Overall, this should be regarded as good news. On the basis that problems can only be addressed when they have been defined, the true extent of a major source of harmful emissions and, perhaps more importantly, greenhouse gases - has now been identified.
In fact, together with increasing fuel efficiency, reducing harmful emissions has been the key consideration for engine developers for over 20 years.

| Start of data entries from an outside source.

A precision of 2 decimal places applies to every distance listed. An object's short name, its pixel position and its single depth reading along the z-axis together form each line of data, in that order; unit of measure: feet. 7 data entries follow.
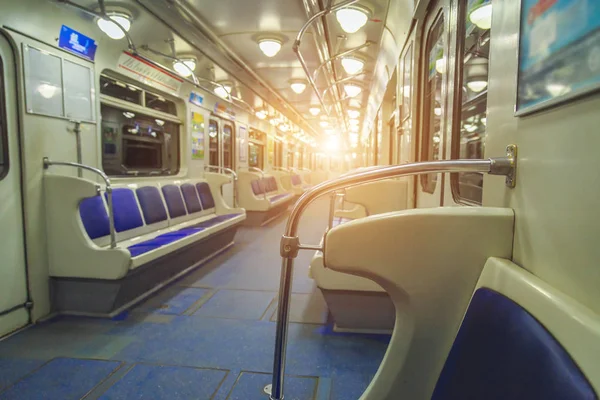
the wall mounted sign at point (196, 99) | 18.99
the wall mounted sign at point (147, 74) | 13.17
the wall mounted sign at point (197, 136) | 19.38
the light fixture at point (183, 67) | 16.11
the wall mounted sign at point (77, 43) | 10.16
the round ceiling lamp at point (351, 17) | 12.50
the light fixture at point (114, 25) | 11.12
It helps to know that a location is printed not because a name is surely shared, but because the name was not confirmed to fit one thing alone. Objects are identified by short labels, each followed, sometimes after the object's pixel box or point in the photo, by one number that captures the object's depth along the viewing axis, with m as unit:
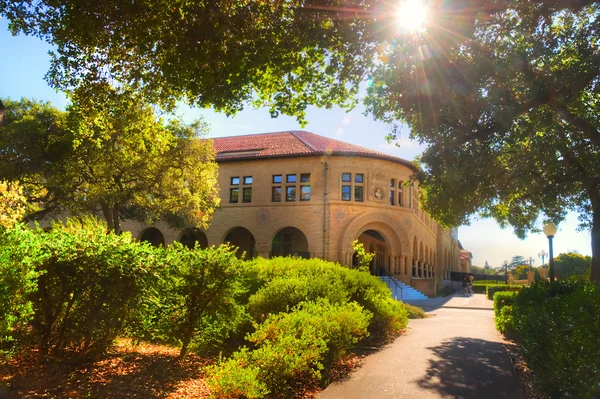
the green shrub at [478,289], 51.34
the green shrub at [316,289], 8.05
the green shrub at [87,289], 5.50
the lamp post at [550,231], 16.41
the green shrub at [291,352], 4.92
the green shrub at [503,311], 11.57
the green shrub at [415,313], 15.82
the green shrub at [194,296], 6.64
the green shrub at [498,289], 31.15
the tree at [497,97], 10.67
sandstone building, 31.80
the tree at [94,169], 20.30
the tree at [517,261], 182.25
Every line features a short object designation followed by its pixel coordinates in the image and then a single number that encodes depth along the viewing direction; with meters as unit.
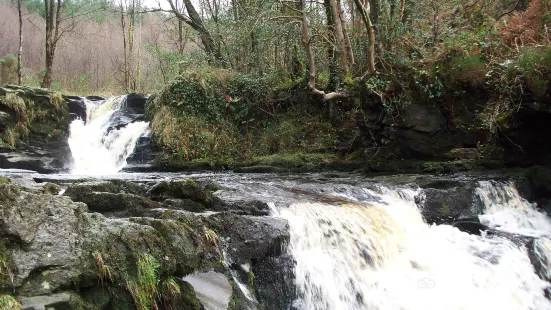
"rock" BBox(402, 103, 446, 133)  10.30
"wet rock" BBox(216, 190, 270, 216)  5.66
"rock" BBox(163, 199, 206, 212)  5.35
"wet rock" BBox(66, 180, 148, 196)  5.14
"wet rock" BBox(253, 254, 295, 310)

Thus, when greenhouse gases become a major issue about 10 years ago, engine manufacturers could claim to have already been addressing carbon dioxide emissions, since they are directly proportional to fuel consumption.

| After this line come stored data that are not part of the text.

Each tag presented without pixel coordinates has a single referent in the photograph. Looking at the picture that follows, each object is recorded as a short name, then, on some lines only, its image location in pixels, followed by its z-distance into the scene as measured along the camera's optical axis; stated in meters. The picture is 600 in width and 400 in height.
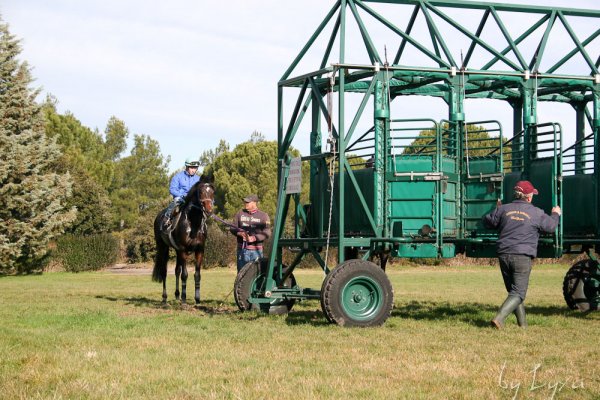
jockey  17.62
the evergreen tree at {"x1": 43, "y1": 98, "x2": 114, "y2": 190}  58.02
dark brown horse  16.70
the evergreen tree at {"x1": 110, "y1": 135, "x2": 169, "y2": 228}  68.75
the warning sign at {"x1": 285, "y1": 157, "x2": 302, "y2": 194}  13.56
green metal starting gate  13.17
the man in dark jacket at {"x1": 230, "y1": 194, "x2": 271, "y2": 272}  17.20
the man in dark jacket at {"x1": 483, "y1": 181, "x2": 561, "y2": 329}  12.39
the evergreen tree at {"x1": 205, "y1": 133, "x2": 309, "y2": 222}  64.12
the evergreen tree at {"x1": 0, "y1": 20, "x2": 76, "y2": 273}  40.44
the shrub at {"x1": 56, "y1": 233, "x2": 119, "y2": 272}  42.12
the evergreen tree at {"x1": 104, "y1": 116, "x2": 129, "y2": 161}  77.88
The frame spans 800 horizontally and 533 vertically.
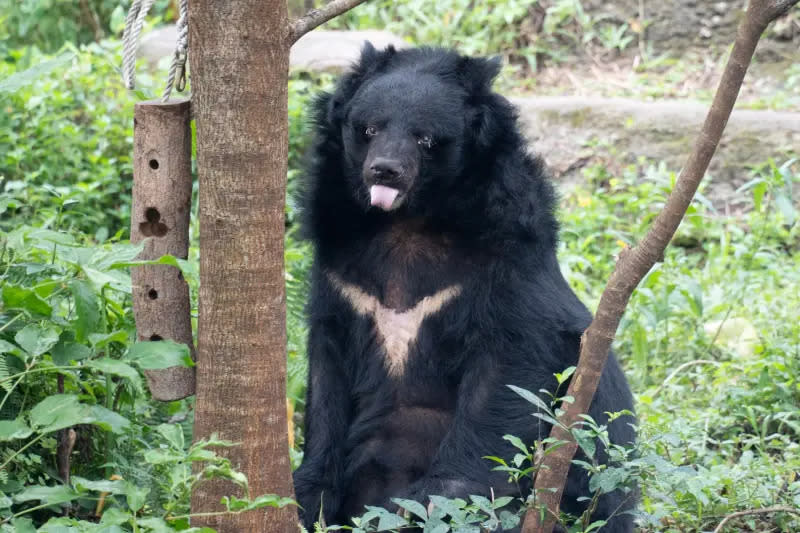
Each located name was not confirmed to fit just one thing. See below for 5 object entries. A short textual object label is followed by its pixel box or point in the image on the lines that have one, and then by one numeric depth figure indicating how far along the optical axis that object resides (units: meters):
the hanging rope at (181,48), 5.37
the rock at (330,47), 16.97
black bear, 6.75
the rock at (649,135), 14.47
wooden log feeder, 5.53
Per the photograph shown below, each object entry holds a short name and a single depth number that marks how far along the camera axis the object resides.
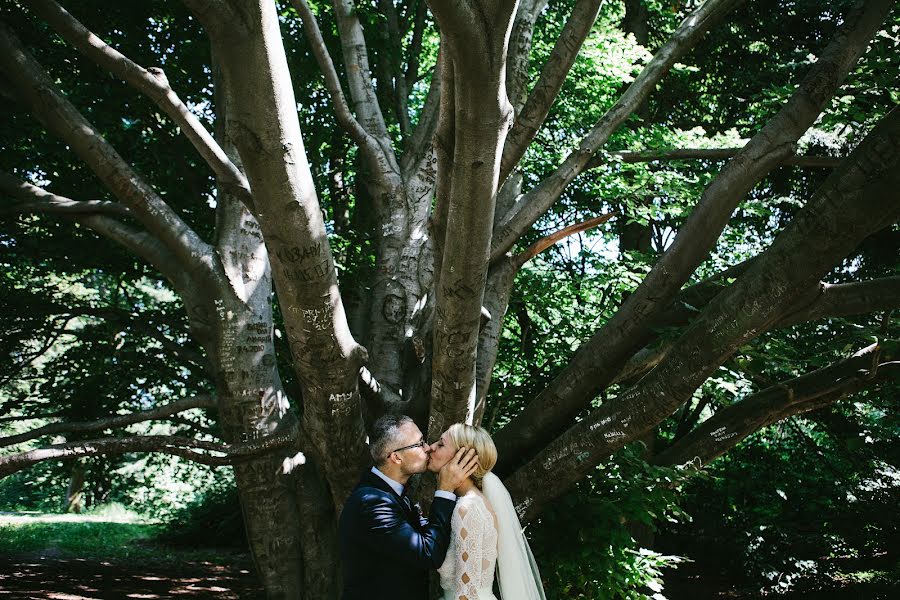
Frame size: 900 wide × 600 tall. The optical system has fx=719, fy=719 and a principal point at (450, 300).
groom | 3.37
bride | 3.52
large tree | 3.45
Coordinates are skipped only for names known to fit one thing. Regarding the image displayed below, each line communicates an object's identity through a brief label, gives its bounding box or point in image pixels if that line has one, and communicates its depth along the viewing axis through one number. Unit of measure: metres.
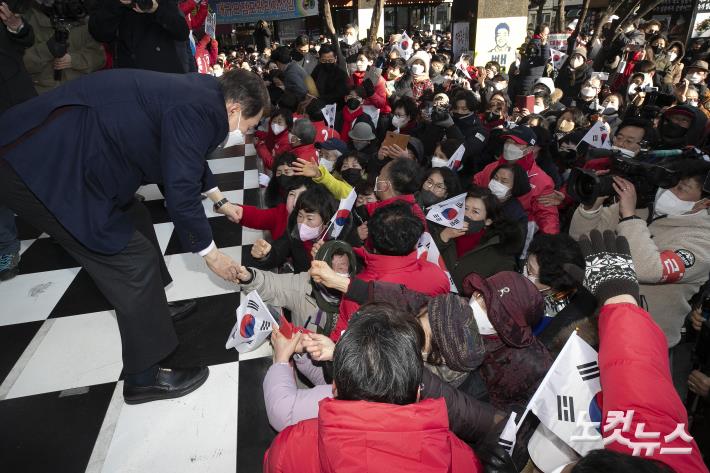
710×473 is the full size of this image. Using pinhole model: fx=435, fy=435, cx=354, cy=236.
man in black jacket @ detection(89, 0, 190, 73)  2.67
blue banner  11.13
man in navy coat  1.36
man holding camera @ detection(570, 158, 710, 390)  1.49
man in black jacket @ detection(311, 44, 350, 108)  4.58
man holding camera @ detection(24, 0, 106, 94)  2.69
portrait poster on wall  8.43
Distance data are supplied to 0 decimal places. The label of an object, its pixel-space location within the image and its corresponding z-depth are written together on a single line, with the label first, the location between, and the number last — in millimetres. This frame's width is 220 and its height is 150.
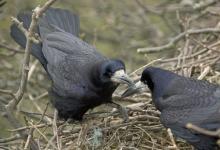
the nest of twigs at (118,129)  10859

Given that the engine industry is confident of meeting the next stage of marine exhaust emissions regulations without aftertreatment, (e.g. catalytic converters etc) the focus is still firmly on reducing emissions "at source" during combustion of fuel and the air, and great advances have been made.
On the fuel injection side, computer-controlled common-rail fuel injection technology has given the scope to optimise injection under all operating conditions and, on the combustion air side, advanced turbochargers are capable of giving similar levels of control.
More precisely controlled combustion is now possible and, since combustion is the central science of combustion engine technology, its greater control - and understanding - is central to achieving the ideal of reducing both emissions and fuel consumption at the same time.
Hercules Joins the Fight
Supporting these efforts, around three years ago the European Union decided it was time to encourage engine manufacturers to pool resources, in part to ensure that no new emissions reduction possibility was being missed for lack of knowledge-sharing among competitors.
The result was the EU sponsored, engine industry-wide "Hercules" marine engine development programme aimed at reducing large engine emissions. The programme recently reported on progress, including some very promising lines of attack.
Among them was early experience at engine builder MAN Diesel, based in Augsburg, Germany, with two-stage, high pressure turbocharging. This method promises considerable improvements in both emissions and fuel consumption, the company states. Combined with so-called "Miller" valve timing, which gives a useful reduction in emissions of oxides of nitrogen, two-stage high pressure turbocharging gives the potential to increase fuel efficiency - and hence reduce greenhouse gas emissions - by up to 8% with further reductions expected as the technology is developed to maturity.